Naquele novo formato de linguagem que era a TV, foi fazendo de tudo: assistente, locutor, diretor. “Não havia escola, ninguém abriu um livro pra ler como é que faz. Ninguém aprendeu televisão no Brasil a não ser fazendo”, diz.
Numa dessas, conheceu Ronaldo Bôscoli, figura-chave da bossa nova. “Eu trabalhava na TV Continental e o chamei pra primeira entrevista com o pessoal da bossa que houve na TV”, conta Miéle, orgulhoso. “Depois ele me chamou pra ajudar em um dos primeiros shows de bossa nova, a Noite do Amor, do Sorriso e da Flor. Mas eu não cheguei a tempo de dar a força, só fui lá e entrei no meio pra assistir.”
Entre um primo diretor de teatro que o viciou em cinema, uma prima jornalista que o viciou em jazz e o intensivo de bossa nova de Bôscoli, Miéle descobriu mais uma vocação: diretor de programas musicais na TV e de espetáculos na noite. Ele conta: “Um dia eu e o Ronaldo fomos parar no Beco das Garrafas, onde tocavam os principais músicos, pra dirigir o primeiro show da vida da gente, que era o Sergio Mendes”.
Do Beco, foram subindo as apostas e os ganhos acompanharam: em pouco tempo dirigiam espetáculos dos maiores pop stars brasileiros, de Roberto Carlos a Elis Regina e Wilson Simonal. Na televisão, criavam programas de arte, inspirados nos melhores filmes americanos. “O que eu via no cinema tentava aplicar na TV”, contextualiza. “Quando comecei a dirigir, tentei contar histórias com a câmera, e acho que consegui. Eu e o Bôscoli fizemos programas muito diferenciados pra época, muitas vezes ganhamos prêmios. Éramos considerados os garotos espertos com umas idéias novas. A gente se divertia muito.”
O peidador
Quando abriu, na década de 70, no Rio, uma casa noturna com Bôscoli, o nome sugerido por Nelson Motta foi alegre e empolgadamente aceito: Monsieur Pujol. Homenagem ao artista francês de fins do século 19 que, conta a lenda, fazia grandes performances no palco utilizando-se de seu principal instrumento: o fiofó. Sempre de calça com um furo nos fundilhos, expelindo gases que nasceram para o sucesso, Pujol interpretava músicas, fazia imitações, levava o público ao delírio.
Boa metáfora para a produção da dupla Miéle & Bôscoli: sempre havia quem achasse genial, sempre havia quem se sentisse ofendido, mas ninguém nunca duvidou da ousadia, criatividade e facilidade para atrair as atenções. Juntos, Miéle & Bôscoli vestiram Roberto Carlos de palhaço, fizeram Elis Regina sapatear, assustaram a tradição com programas de TV modernistas, colocaram em movimento alguns dos maiores músicos de seu tempo, ajudaram a inventar a noite brasileira e o formato dos grandes espetáculos musicais como os conhecemos hoje.

- [TRECHO DE ORIGEM]:
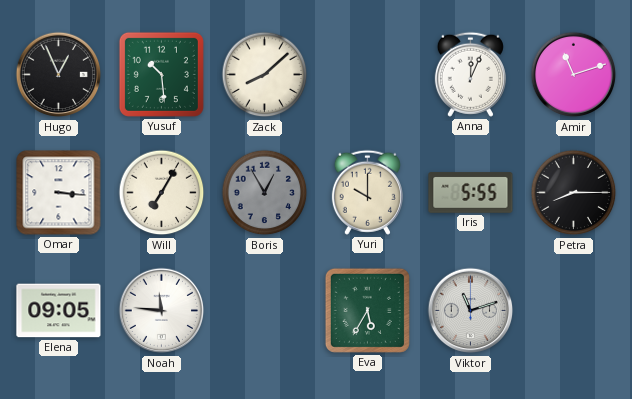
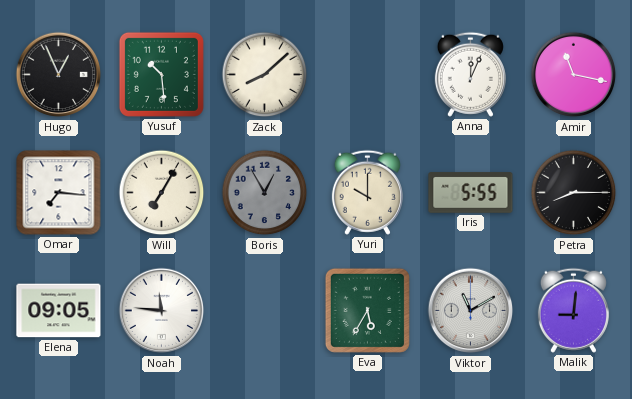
Amir: 11:12 -> 11:17
Omar: 3:16 -> 7:16
Viktor: 11:12 -> 11:10
Malik: none -> 9:01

- [A FAZER]:
A) Responda, com base no texto sobre Miéle:
(i) Em que emissora Miéle trabalhava quando chamou Bôscoli para a primeira entrevista com o pessoal da bossa na TV?
(ii) Qual foi o primeiro show dirigido por Miéle e Bôscoli, e em que lugar?
(iii) Quem sugeriu o nome Monsieur Pujol para a casa noturna?
B) Resuma em duas frases o texto sobre Miéle.
C) Retome o texto sobre Miéle e continue-o a partir de onde ele para.

- [RESPOSTAS ESCRITAS]:
A)
(i) Na TV Continental.
(ii) O show de Sergio Mendes, no Beco das Garrafas.
(iii) Nelson Motta.

B) Miéle fez de tudo na televisão quando ela era um formato novo e, ao lado de Ronaldo Bôscoli, passou a dirigir programas musicais e espetáculos, começando com Sergio Mendes no Beco das Garrafas e chegando a nomes como Roberto Carlos, Elis Regina e Wilson Simonal. A dupla, que na década de 70 abriu no Rio a casa noturna Monsieur Pujol, ficou marcada pela ousadia e pela criatividade e ajudou a inventar a noite brasileira e o formato dos grandes espetáculos musicais.

C)
Mas, antes, tiveram que se virar nos 30: “Os primeiros shows no Beco das Garrafas, para 50 ou 60 pessoas, nós iluminávamos com lâmpada de 100 velas. Fazíamos um tubo de luz com uma cartolina e colocávamos o interruptor em uma caixa de sapatos. Se o artista se mexesse muito, a gente iluminava com uma lanterna. Em um show do Simonal com a Darlene Glória, eu coloquei uma cadeira de juiz de tênis num canto pra ela sentar em uma cena. Como a gente fazia espetáculo naquela época com prego e cartolina? Tinha que fazer”.
Como todo mundo sabe, o perrengue é o melhor amigo da criatividade. Quarenta anos depois, temos sound designers, light designers, roadies, técnicos de som vindos do Japão e toalhas brancas a granel. Miéle foi vivendo as mudanças: dos 50 lugares do Beco aos milhares nas grandes casas; de novatos a estrelas; do 78 rotações pro LP, do LP pro CD, a morte do CD.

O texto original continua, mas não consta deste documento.